Noces en bleu, blanc, rouge dans le monde de la culture

L'EXPRESS
Delphine Peras

Romancière, universitaire, réalisateur, éditrice, ils ont épousé la nationalité française. Un mariage de raison ou de passion. Pour le meilleur et pour le pire.
Itinéraires sans regrets.

L'écrivain danoise a divorcé de sa langue et de sa terre natale

Pia Petersen (49 ans) est née dans un pays où la liberté de pensée est une seconde nature: le Danemark. Mais, pour la romancière en langue française, c'est un leurre. Le danois, avertit-elle, est une langue horrible à l'oreille, elle a "le son d'une scie". Mais comment pourrait être harmonieuse "la langue de l'interdit, du politiquement correct, de la fermeture, de la prison"? La "novlangue" d'"un système totalitaire", où tout n'est que "simplification" et "absence de nuances"?

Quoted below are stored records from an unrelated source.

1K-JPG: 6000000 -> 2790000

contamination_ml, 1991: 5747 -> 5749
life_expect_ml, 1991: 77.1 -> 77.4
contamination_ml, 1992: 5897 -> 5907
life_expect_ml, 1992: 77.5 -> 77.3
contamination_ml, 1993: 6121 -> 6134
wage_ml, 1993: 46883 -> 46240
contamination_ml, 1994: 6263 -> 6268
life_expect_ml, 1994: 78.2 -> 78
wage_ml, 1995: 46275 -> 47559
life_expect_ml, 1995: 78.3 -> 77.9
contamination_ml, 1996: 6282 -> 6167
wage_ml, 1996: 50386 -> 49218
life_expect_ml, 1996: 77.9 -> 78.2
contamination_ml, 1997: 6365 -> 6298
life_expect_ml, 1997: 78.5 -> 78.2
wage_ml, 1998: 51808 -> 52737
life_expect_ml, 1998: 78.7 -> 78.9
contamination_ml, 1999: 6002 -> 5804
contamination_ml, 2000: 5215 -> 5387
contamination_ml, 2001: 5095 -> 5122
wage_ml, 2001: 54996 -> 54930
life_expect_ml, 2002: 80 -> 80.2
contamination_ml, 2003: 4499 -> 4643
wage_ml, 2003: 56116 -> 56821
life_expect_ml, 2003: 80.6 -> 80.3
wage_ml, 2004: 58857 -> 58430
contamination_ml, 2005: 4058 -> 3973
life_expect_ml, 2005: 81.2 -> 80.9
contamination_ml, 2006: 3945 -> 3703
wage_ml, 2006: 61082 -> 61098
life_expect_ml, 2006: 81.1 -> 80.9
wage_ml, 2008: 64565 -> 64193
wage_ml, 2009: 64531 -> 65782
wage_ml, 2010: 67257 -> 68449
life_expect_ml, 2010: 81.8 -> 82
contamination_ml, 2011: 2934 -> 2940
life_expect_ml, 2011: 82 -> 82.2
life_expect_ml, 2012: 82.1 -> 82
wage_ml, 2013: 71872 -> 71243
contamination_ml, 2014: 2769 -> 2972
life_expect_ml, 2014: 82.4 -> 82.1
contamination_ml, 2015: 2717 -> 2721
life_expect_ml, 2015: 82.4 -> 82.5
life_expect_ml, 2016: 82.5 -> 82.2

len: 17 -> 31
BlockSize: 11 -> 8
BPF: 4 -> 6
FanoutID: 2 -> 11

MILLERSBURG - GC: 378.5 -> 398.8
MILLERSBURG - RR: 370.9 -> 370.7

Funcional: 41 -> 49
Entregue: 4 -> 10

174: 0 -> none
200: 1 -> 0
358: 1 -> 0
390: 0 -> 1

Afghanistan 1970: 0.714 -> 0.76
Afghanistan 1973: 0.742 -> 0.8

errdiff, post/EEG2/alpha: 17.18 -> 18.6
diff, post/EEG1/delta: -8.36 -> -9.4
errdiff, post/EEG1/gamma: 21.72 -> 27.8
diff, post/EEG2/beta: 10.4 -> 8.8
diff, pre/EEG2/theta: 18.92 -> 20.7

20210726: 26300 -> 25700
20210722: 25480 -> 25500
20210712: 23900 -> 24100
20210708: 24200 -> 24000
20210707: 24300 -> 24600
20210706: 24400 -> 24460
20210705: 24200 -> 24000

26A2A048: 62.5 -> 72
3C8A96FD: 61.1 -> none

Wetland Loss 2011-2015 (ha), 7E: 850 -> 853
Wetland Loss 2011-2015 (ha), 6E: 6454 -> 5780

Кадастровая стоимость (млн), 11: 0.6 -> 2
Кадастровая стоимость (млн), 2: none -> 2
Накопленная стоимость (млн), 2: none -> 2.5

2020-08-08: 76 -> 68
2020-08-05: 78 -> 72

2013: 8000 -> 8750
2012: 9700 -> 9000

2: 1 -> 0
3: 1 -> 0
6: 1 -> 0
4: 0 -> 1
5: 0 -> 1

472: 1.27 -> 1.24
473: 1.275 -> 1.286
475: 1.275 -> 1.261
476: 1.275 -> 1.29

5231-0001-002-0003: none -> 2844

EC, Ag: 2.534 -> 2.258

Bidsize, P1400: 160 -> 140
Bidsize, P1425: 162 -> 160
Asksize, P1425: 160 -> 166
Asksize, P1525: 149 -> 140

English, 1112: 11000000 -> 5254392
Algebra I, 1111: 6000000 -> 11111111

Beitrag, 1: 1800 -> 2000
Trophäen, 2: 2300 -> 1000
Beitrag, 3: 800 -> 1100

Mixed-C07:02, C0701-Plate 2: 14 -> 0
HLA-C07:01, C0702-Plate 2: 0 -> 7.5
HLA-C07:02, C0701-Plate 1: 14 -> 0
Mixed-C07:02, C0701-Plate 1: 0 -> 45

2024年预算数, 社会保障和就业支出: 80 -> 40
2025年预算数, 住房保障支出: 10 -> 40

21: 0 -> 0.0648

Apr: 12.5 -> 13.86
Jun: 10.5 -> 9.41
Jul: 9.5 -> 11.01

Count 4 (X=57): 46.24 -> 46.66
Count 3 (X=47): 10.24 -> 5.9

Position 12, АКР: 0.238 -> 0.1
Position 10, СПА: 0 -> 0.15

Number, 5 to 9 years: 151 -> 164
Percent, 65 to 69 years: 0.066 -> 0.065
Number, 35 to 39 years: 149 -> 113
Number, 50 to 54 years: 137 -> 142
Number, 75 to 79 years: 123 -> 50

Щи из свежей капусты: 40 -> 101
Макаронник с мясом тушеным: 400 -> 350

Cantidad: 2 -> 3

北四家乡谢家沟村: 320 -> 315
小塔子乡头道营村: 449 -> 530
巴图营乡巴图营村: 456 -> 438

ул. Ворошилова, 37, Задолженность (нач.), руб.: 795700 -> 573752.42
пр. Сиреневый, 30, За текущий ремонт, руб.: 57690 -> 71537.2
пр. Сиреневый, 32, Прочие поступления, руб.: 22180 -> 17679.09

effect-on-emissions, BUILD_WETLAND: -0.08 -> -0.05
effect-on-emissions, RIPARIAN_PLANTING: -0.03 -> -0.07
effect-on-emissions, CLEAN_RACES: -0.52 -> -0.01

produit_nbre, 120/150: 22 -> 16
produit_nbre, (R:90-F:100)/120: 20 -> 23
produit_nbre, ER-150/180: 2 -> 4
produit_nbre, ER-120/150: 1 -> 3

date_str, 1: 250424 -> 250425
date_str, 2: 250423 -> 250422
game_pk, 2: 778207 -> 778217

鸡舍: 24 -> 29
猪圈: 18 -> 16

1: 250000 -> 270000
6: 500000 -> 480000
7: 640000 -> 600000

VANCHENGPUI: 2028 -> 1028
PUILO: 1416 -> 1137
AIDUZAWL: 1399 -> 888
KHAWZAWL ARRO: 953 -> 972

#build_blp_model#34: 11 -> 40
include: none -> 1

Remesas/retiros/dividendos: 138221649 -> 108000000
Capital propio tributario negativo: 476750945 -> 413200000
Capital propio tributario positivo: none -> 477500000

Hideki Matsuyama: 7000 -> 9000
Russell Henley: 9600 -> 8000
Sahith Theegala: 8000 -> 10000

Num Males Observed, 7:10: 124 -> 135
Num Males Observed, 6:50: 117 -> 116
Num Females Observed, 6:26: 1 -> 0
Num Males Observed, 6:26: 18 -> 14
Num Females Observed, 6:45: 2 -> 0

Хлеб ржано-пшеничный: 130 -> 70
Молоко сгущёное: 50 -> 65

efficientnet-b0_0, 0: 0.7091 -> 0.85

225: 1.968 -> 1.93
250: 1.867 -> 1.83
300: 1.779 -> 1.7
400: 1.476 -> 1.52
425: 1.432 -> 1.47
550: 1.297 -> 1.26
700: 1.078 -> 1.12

Le procès instruit par l'auteur de
Mon nom est Dieu est accablant. Le royaume de Hamlet serait-il aussi celui de 1984? Pia Petersen en est convaincue et elle a pris ses dispositions: elle a divorcé de sa langue et de sa terre natale. Rejeton de la social-démocratie et de l'Etat providence, adolescente, elle s'est mise à rêver en regardant aux actualités télévisées danoises les images de ces Français toujours en pleine manifestation.

Ce peuple en perpétuelle insurrection, insoumis, et toujours prompt à renverser la table, à argumenter jusqu'à en venir aux mains, à contester et à jouer avec les mots pour mieux chahuter la langue, quel bonheur ce doit être de vivre à ses côtés, pensait-elle. Des bacchanales au quotidien, l'anarchie joyeuse, sans doute. La jeune Pia, 16 ans, fait donc ses valises, débarque à Paris et apprend le français en déchiffrant à la Sorbonne les textes des philosophes.
Aujourd'hui, à l'instar d'Atiq Rahimi, elle écrit en français et elle est française, tout en gardant sa nationalité d'origine.

Être français, c'est ouvrir les portes sur l'ailleurs, jouer de son esprit critique, avoir le droit de dire non.
Pia Petersen, romancière

Du Danemark, elle a dû conserver le principe de précaution. Sans la certitude de pouvoir détenir une double nationalité, elle n'aurait pas sauté le pas, elle aurait refusé d'être seulement française, redoutant d'être réduite à une "catégorie", enfermée dans une prison mentale, "engloutie" par une identité morbide. Être française: la bonne solution, à condition d'être d'un autre pays. L'idéal de l'auteur de Passer le pont: sans doute, n'appartenir à personne, à aucun drapeau. La binationalité, pour elle, est la promesse d'une liberté, d'une échappatoire. Mais est-ce un rempart suffisant? Elle songe à acquérir une troisième nationalité: haïtienne. Toujours plus.